2017; Impact Journals LLC; Volume: 8; Issue: 54 Linguagem: Inglês

10.18632/oncotarget.21114

1949-2553

Xianyun Zhang, Chuntao Fang, Guangbo Zhang, Fujin Jiang, Lei Wang, Jianquan Hou,

Cancer Research and Treatments

// Xianyun Zhang 1, 2, * , Chuntao Fang 3, * , Guangbo Zhang 4 , Fujin Jiang 2 , Lei Wang 2 and Jianquan Hou 1 1 Department of Urology, First Affiliated Hospital of Soochow University, Suzhou, Jiangsu, China 2 Department of Urology, The Affiliated Huai'an Hospital of Xuzhou Medical University, The Second People's Hospital of Huai'an, Huai’an, Jiangsu, China 3 Department of Gynaecology, The Affiliated Huai'an Hospital of Xuzhou Medical University, The Second People's Hospital of Huai'an, Huai’an, Jiangsu, China 4 Clinical Immunology Laboratory, First Affiliated Hospital of Soochow University, Suzhou, Jiangsu, China * These authors contributed equally to this work Correspondence to: Jianquan Hou, email: houjq01@163.com Keywords: B7-H3, solid tumor, survival, prognostic biomarker, meta-analysis Received: December 20, 2016 Accepted: September 03, 2017 Published: September 21, 2017 ABSTRACT Increasing evidence suggests B7-H3 is aberrantly expressed in various cancers, though its prognostic significance in solid tumors remains controversial.
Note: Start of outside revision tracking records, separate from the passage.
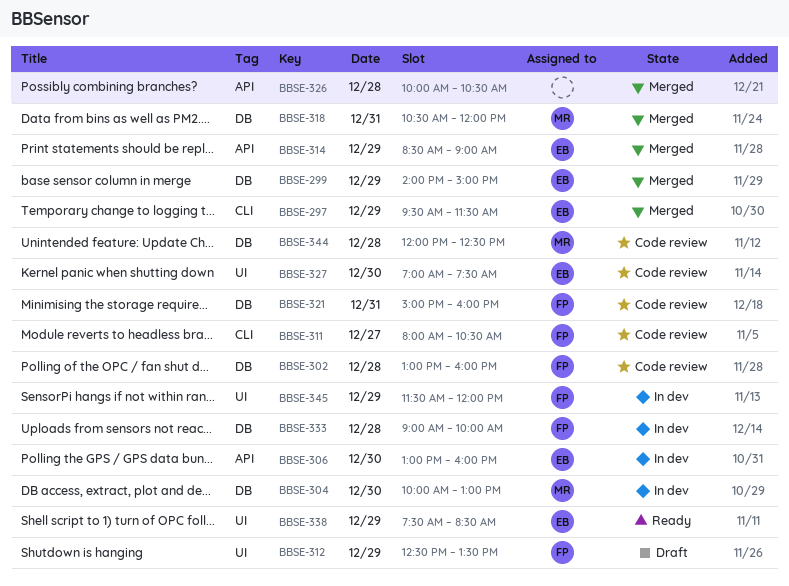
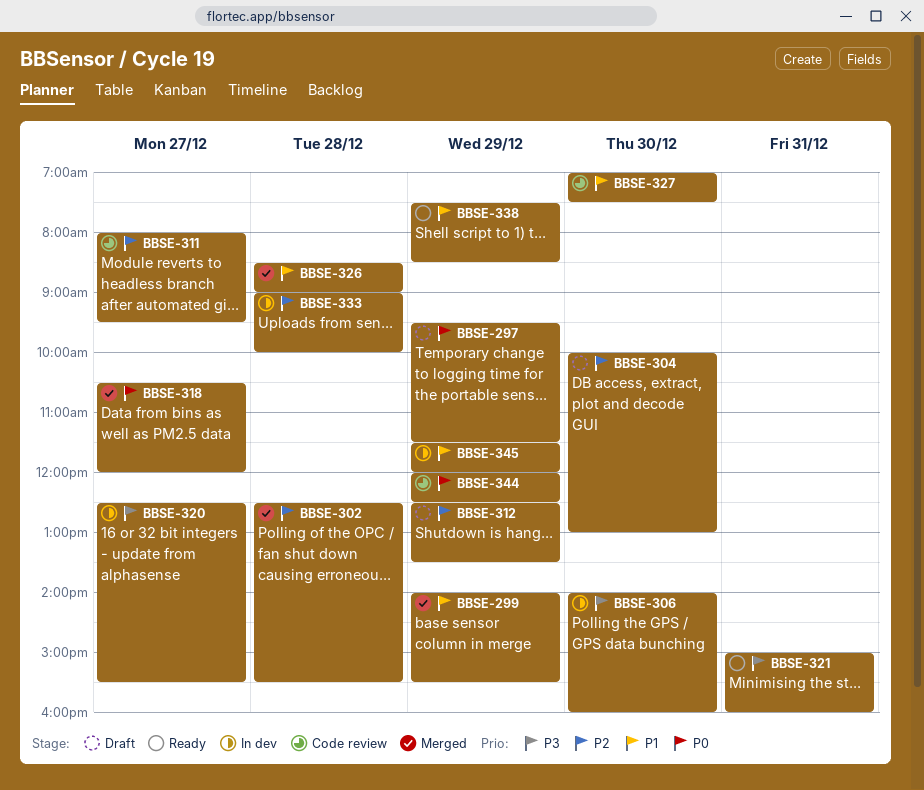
BBSE-297, status: Merged -> Draft
BBSE-299, ends: 15:00 -> 15:30
BBSE-302, status: Code review -> Merged
BBSE-302, begins: 13:00 -> 12:30
BBSE-302, ends: 16:00 -> 15:30
BBSE-304, status: In dev -> Draft
BBSE-306, begins: 13:00 -> 14:00
BBSE-311, ends: 10:30 -> 09:30
BBSE-314: present -> none
BBSE-318, day: Dec 31 -> Dec 27
BBSE-320: none -> present
BBSE-321, status: Code review -> Ready
BBSE-326, begins: 10:00 -> 08:30
BBSE-326, ends: 10:30 -> 09:00
BBSE-344, day: Dec 28 -> Dec 29

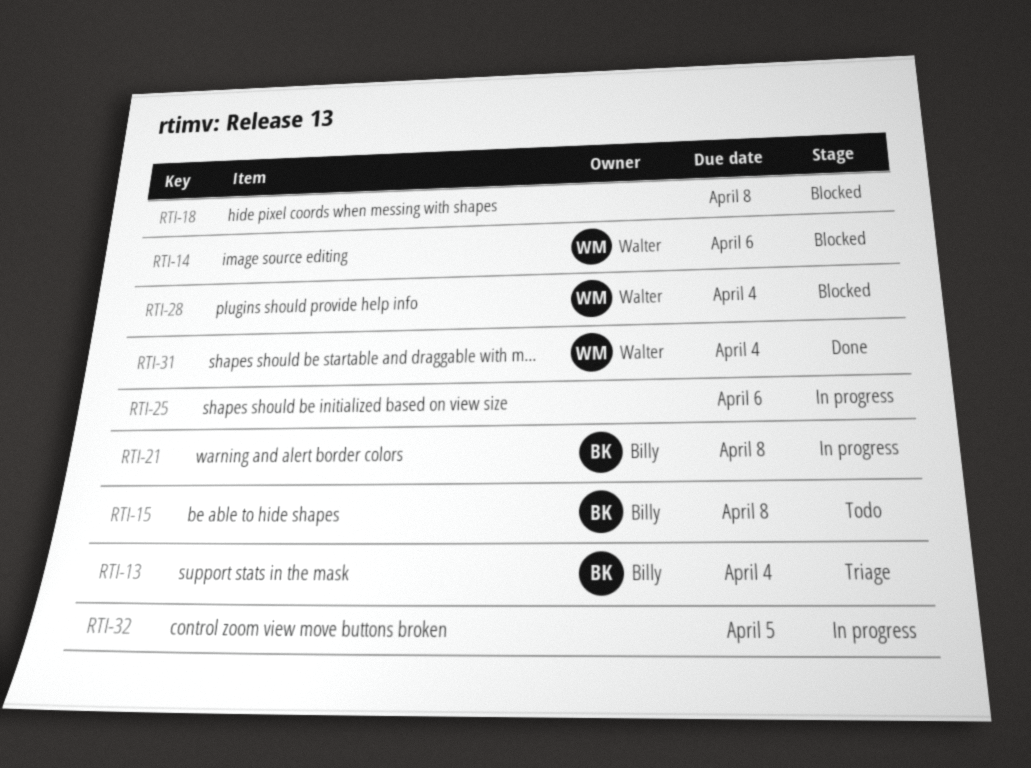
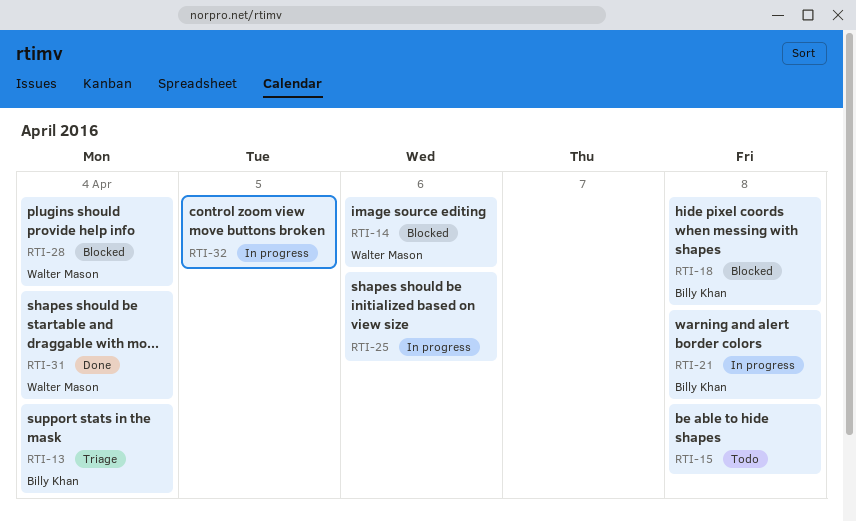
RTI-15, owner: Billy Khan -> none
RTI-18, owner: none -> Billy Khan

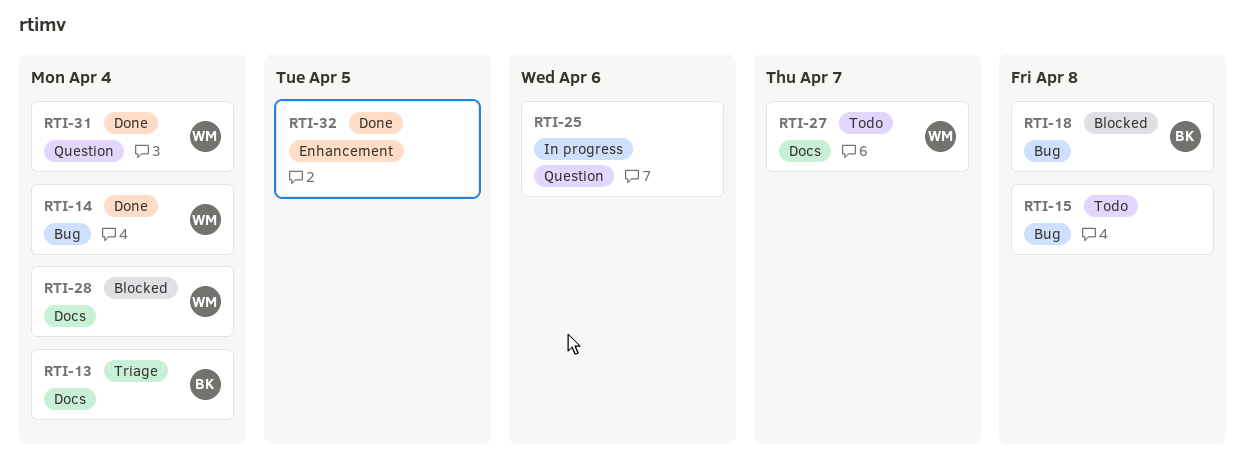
RTI-14, status: Blocked -> Done
RTI-14, due: Apr 6 -> Apr 4
RTI-21: present -> none
RTI-27: none -> present
RTI-32, status: In progress -> Done

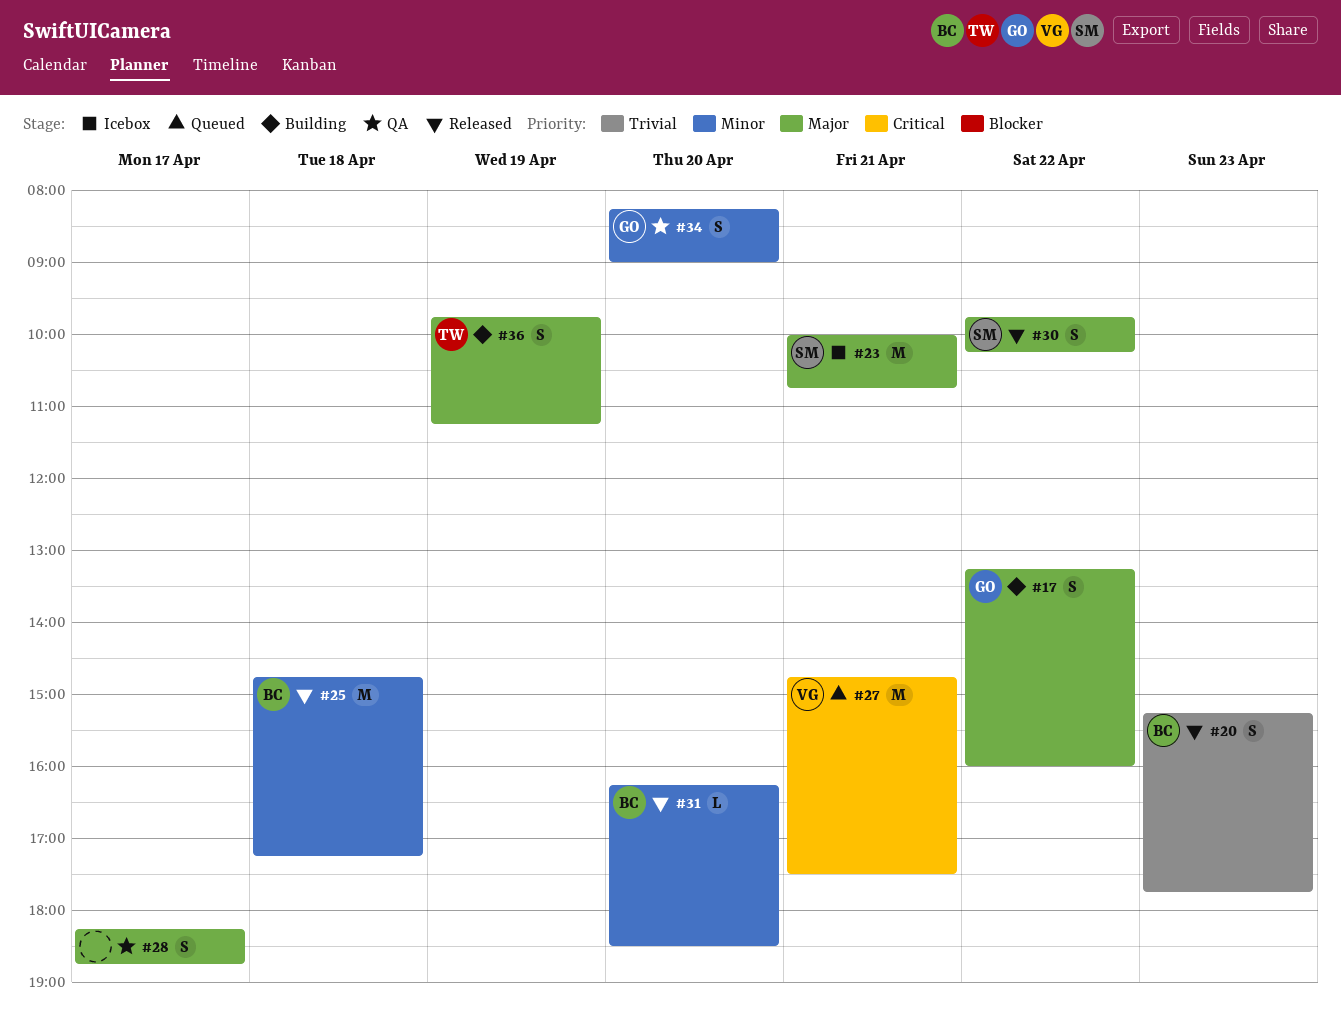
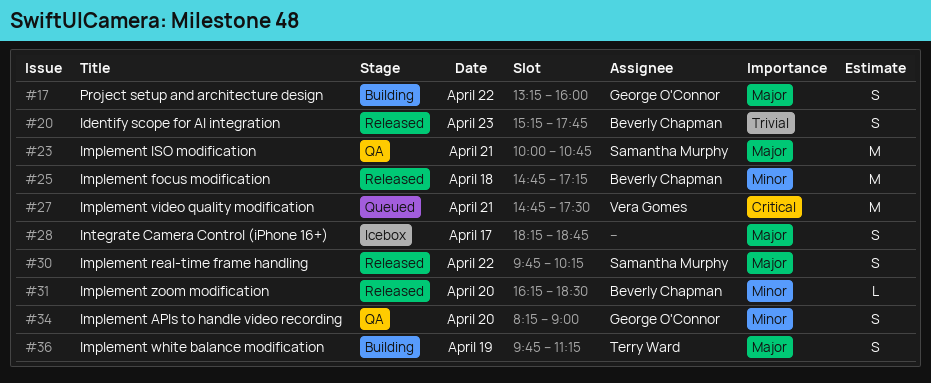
#23, status: Icebox -> QA
#28, status: QA -> Icebox

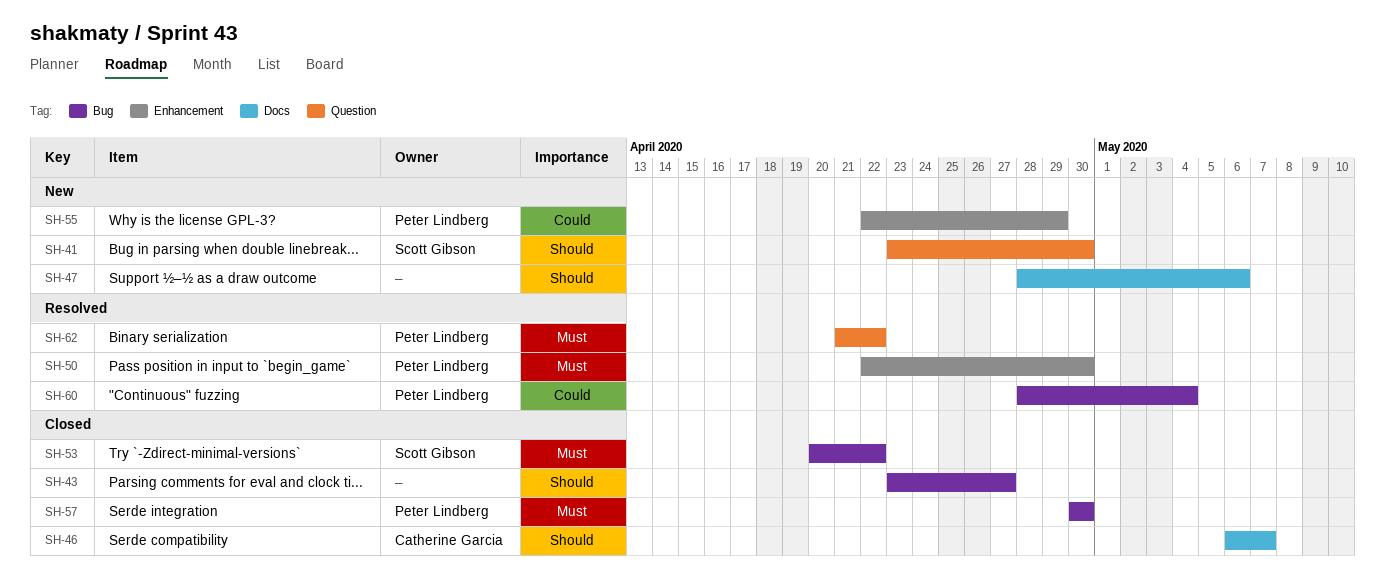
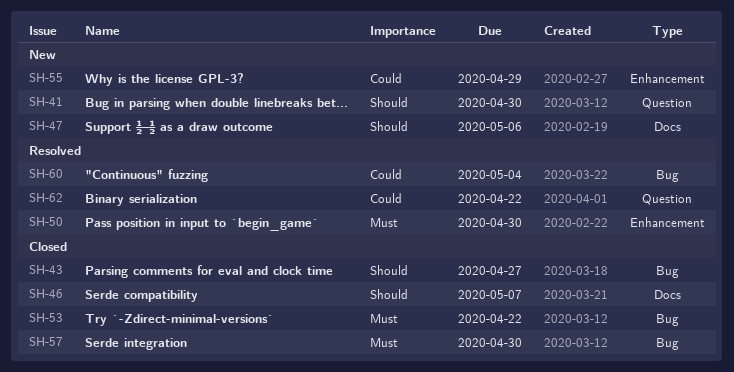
SH-62, priority: Must -> Could

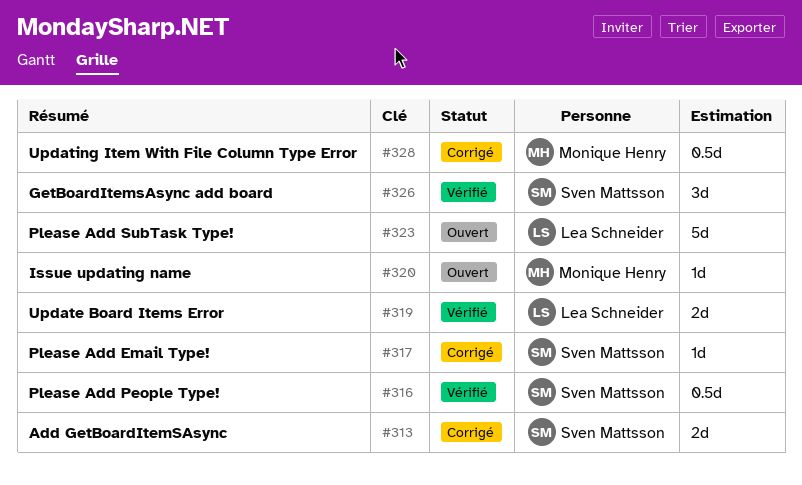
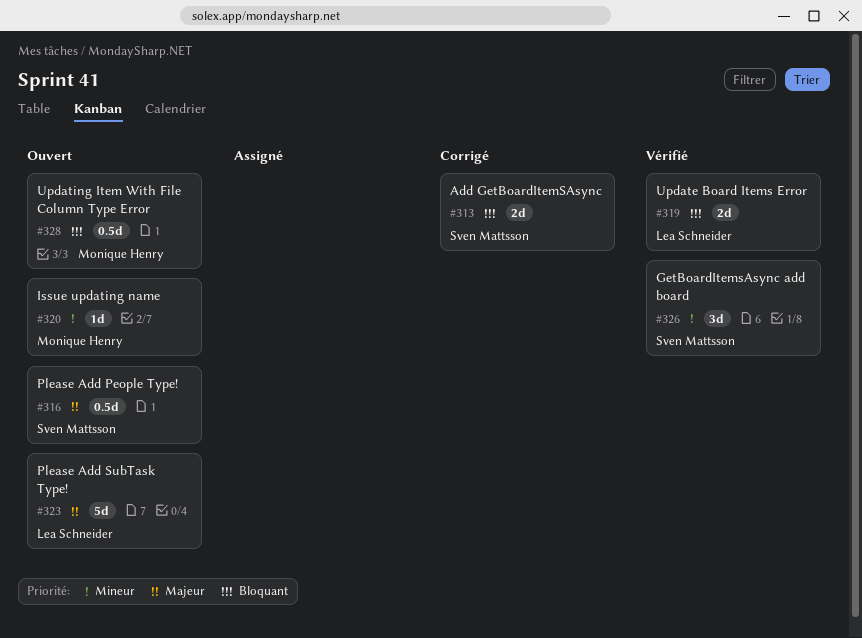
#316, status: Vérifié -> Ouvert
#317: present -> none
#328, status: Corrigé -> Ouvert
We therefore performed a meta-analysis to clarify the prognostic value of B7-H3 expression in human solid tumors. The PubMed and Embase databases were searched, and 28 studies involving 4623 patients were ultimately included in the analysis. Hazard ratios (HRs) with 95% confidence intervals (CIs) were utilized as effect estimates to evaluate the association between B7-H3 expression and overall survival (OS), progression-free survival (PFS) and recurrence-free survival (RFS). The pooled results showed B7-H3 was associated with poor OS (HR = 1.58; 95% CI: 1.32–1.90; P < 0.00001) and PFS (HR = 1.67; 95% CI: 1.05–2.65; P = 0.031), but not RFS (HR = 1.17; 95% CI: 0.89–1.53; P = 0.267). These results suggest B7-H3 is a negative predictor of OS and PFS in patients with solid tumors. B7-H3 may thus be a useful prognostic biomarker and therapeutic target for human solid tumors. However, further studies will be needed to more precisely determine the prognostic value of B7 H3 expression.